Ilmuku memang masih sangat dangkal. Dan,
pertanyaan itu terus berputar-putar di otakku. "Tuhan, jika kau benar
membenci, melaknat kematian dengan jalan bunuh diri. Kenapa Engkau memberi
takdir beberapa orang dengan sebuah kematian yang penyebabnya adalah bunuh
diri?"
Maafkan atas pertanyaanku itu, Tuhan.
Aku pun berdiskusi dengan Tunjung. Diskusi
tentang pertanyaanku di atas. Daripada pertanyaan itu memenuhi otakku sampai
bikin aku pusing. Mending ngajak seseorang buat diskusi.
"Oya, katanya kan Tuhan benci tindakan
bunuh diri ya? Tapi, kenapa Tuhan menulis takdir beberapa makhluk-Nya dengan
mati bunuh diri?" aku memulai obrolan.
"Itu kita diuji. Milih jalan yang
mana. Sebagai contoh atau cermin buat lainnya. Itu nurut aku sih." jawab
Tunjung.
"Ujian yang berat ya. Kalau nggak
lolos dan berakhir dengan bunuh diri, apa akan dibenci sama Tuhan?"
"Ya nggak. Wong wis takdire. Kita kan
wayang, U. Gimana meranin peran kita dengan profesional dan bijak."

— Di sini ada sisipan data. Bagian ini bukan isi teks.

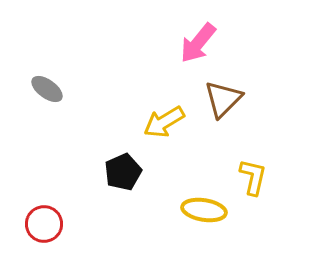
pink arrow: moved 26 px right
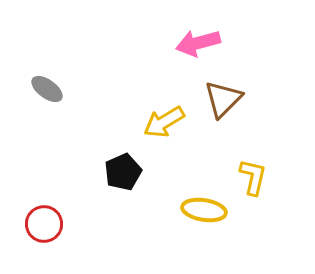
pink arrow: rotated 36 degrees clockwise
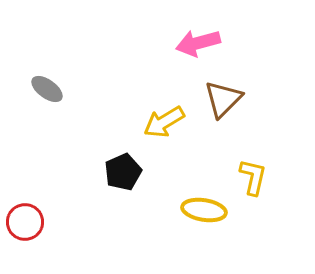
red circle: moved 19 px left, 2 px up
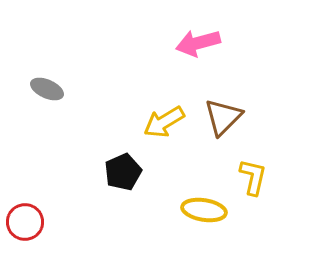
gray ellipse: rotated 12 degrees counterclockwise
brown triangle: moved 18 px down
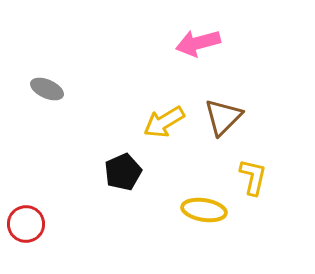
red circle: moved 1 px right, 2 px down
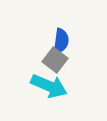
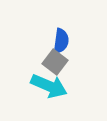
gray square: moved 2 px down
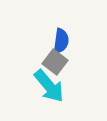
cyan arrow: rotated 27 degrees clockwise
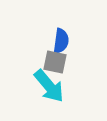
gray square: rotated 25 degrees counterclockwise
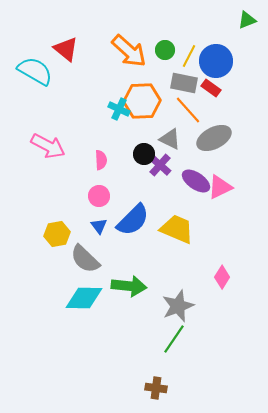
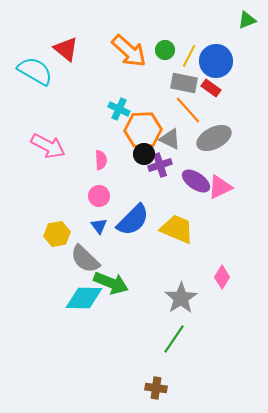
orange hexagon: moved 1 px right, 29 px down
purple cross: rotated 30 degrees clockwise
green arrow: moved 18 px left, 3 px up; rotated 16 degrees clockwise
gray star: moved 3 px right, 8 px up; rotated 12 degrees counterclockwise
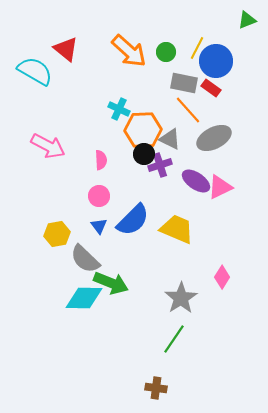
green circle: moved 1 px right, 2 px down
yellow line: moved 8 px right, 8 px up
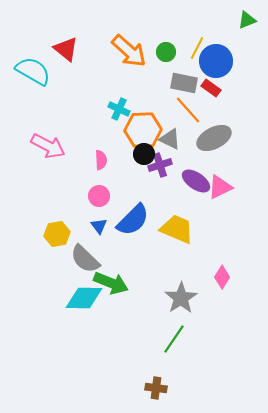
cyan semicircle: moved 2 px left
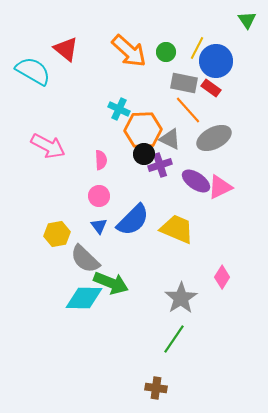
green triangle: rotated 42 degrees counterclockwise
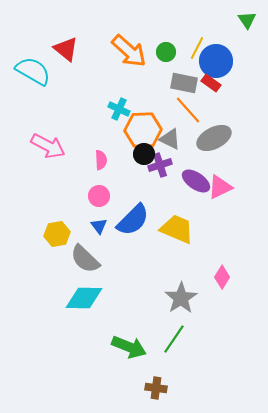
red rectangle: moved 5 px up
green arrow: moved 18 px right, 64 px down
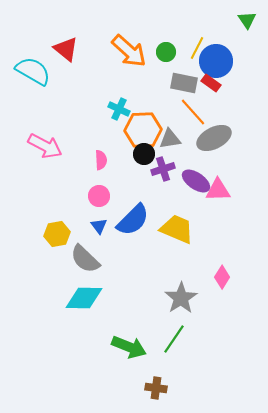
orange line: moved 5 px right, 2 px down
gray triangle: rotated 35 degrees counterclockwise
pink arrow: moved 3 px left
purple cross: moved 3 px right, 4 px down
pink triangle: moved 2 px left, 3 px down; rotated 24 degrees clockwise
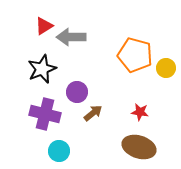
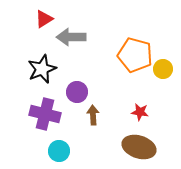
red triangle: moved 7 px up
yellow circle: moved 3 px left, 1 px down
brown arrow: moved 2 px down; rotated 54 degrees counterclockwise
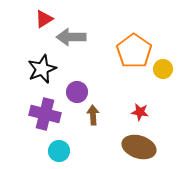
orange pentagon: moved 1 px left, 4 px up; rotated 20 degrees clockwise
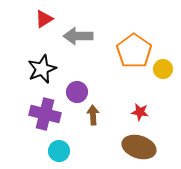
gray arrow: moved 7 px right, 1 px up
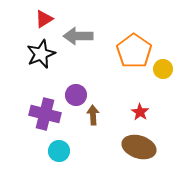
black star: moved 1 px left, 15 px up
purple circle: moved 1 px left, 3 px down
red star: rotated 24 degrees clockwise
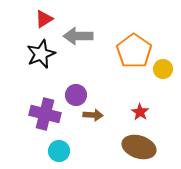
brown arrow: rotated 96 degrees clockwise
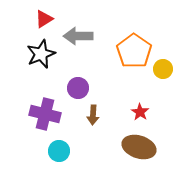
purple circle: moved 2 px right, 7 px up
brown arrow: rotated 90 degrees clockwise
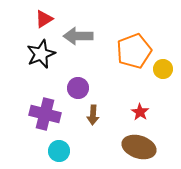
orange pentagon: rotated 16 degrees clockwise
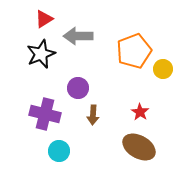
brown ellipse: rotated 12 degrees clockwise
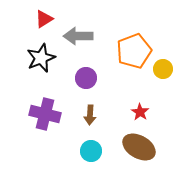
black star: moved 4 px down
purple circle: moved 8 px right, 10 px up
brown arrow: moved 3 px left
cyan circle: moved 32 px right
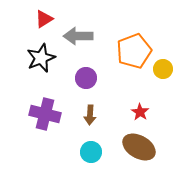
cyan circle: moved 1 px down
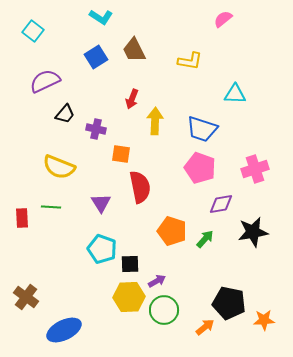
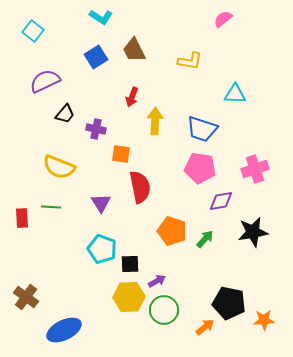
red arrow: moved 2 px up
pink pentagon: rotated 12 degrees counterclockwise
purple diamond: moved 3 px up
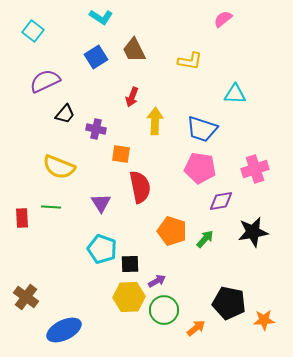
orange arrow: moved 9 px left, 1 px down
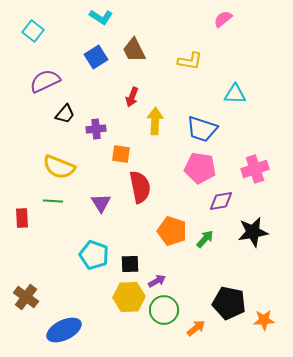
purple cross: rotated 18 degrees counterclockwise
green line: moved 2 px right, 6 px up
cyan pentagon: moved 8 px left, 6 px down
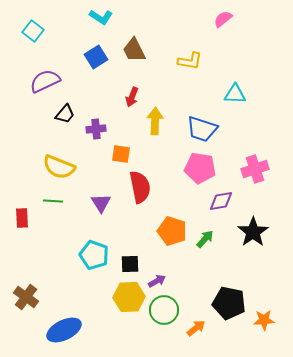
black star: rotated 24 degrees counterclockwise
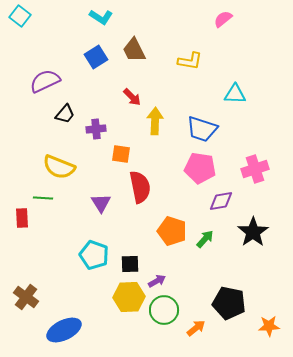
cyan square: moved 13 px left, 15 px up
red arrow: rotated 66 degrees counterclockwise
green line: moved 10 px left, 3 px up
orange star: moved 5 px right, 6 px down
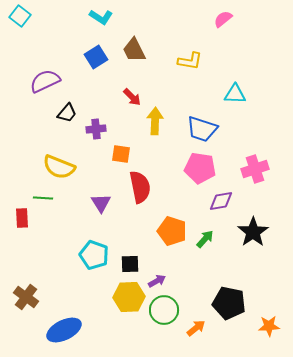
black trapezoid: moved 2 px right, 1 px up
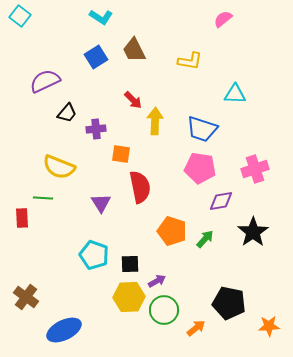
red arrow: moved 1 px right, 3 px down
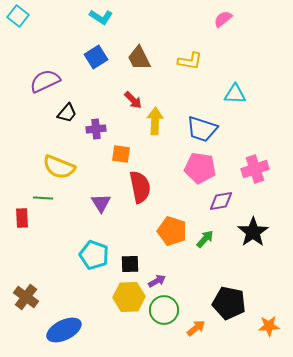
cyan square: moved 2 px left
brown trapezoid: moved 5 px right, 8 px down
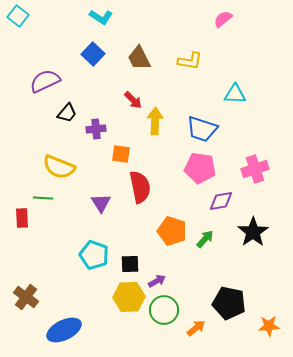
blue square: moved 3 px left, 3 px up; rotated 15 degrees counterclockwise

Benar juga. Semua tidak akan terjadi jika
Tuhan tidak berkehendak. Jika Tuhan tidak membenci makhluk-Nya yang mati dengan
cara bunuh diri, bukan berarti bunuh diri itu dibenarkan. Walau menurut
beberapa orang, bunuh diri adalah pilihan masing-masing pribadi.
Aku yang pernah sampai pada titik, hampir
mengakhiri hidupku dengan melompat dari atap rumah merasa beruntung. Tuhan masih
memberiku kesempatan hidup hingga saat ini. Memberiku kesempatan untuk lebih
menghargai hidup dan belajar banyak hal.
Dan, benar juga. Peristiwa-peristiwa yang
terjadi di sekitar kita adalah contoh dan cermin buat kita. Agar lebih bijak
dalam menjalankan peran kita selama hidup di dunia.
Kalian tidak percaya jika aku pernah dalam
situasi hampir bunuh diri? Kejadiannya sudah lama. Ketika aku masih duduk di
bangku SMA.
Aku termasuk golongan intovert. Orang yang
tertutup. Kenapa aku sampai pada titik ingin mengakhiri hidup dengan bunuh diri
melompat dari loteng. Panjang ceritanya. Dan, aku rasa tidak perlu untuk
dibahas di sini.
Yang terpenting adalah aku bisa melewati
masa itu. Bangkit dan bertahan hidup hingga sekarang.
Bagaimana aku bisa bangkit adalah ketika
aku menemukan seseorang untuk berbagi. Seseorang yang aku bisa nyaman berbicara
segala sesuatu dengannya. Seseorang yang nggak hanya mau mendengar keluh
kesahku. Tapi, juga mau memberiku saran serta dukungan untuk terus bangkit.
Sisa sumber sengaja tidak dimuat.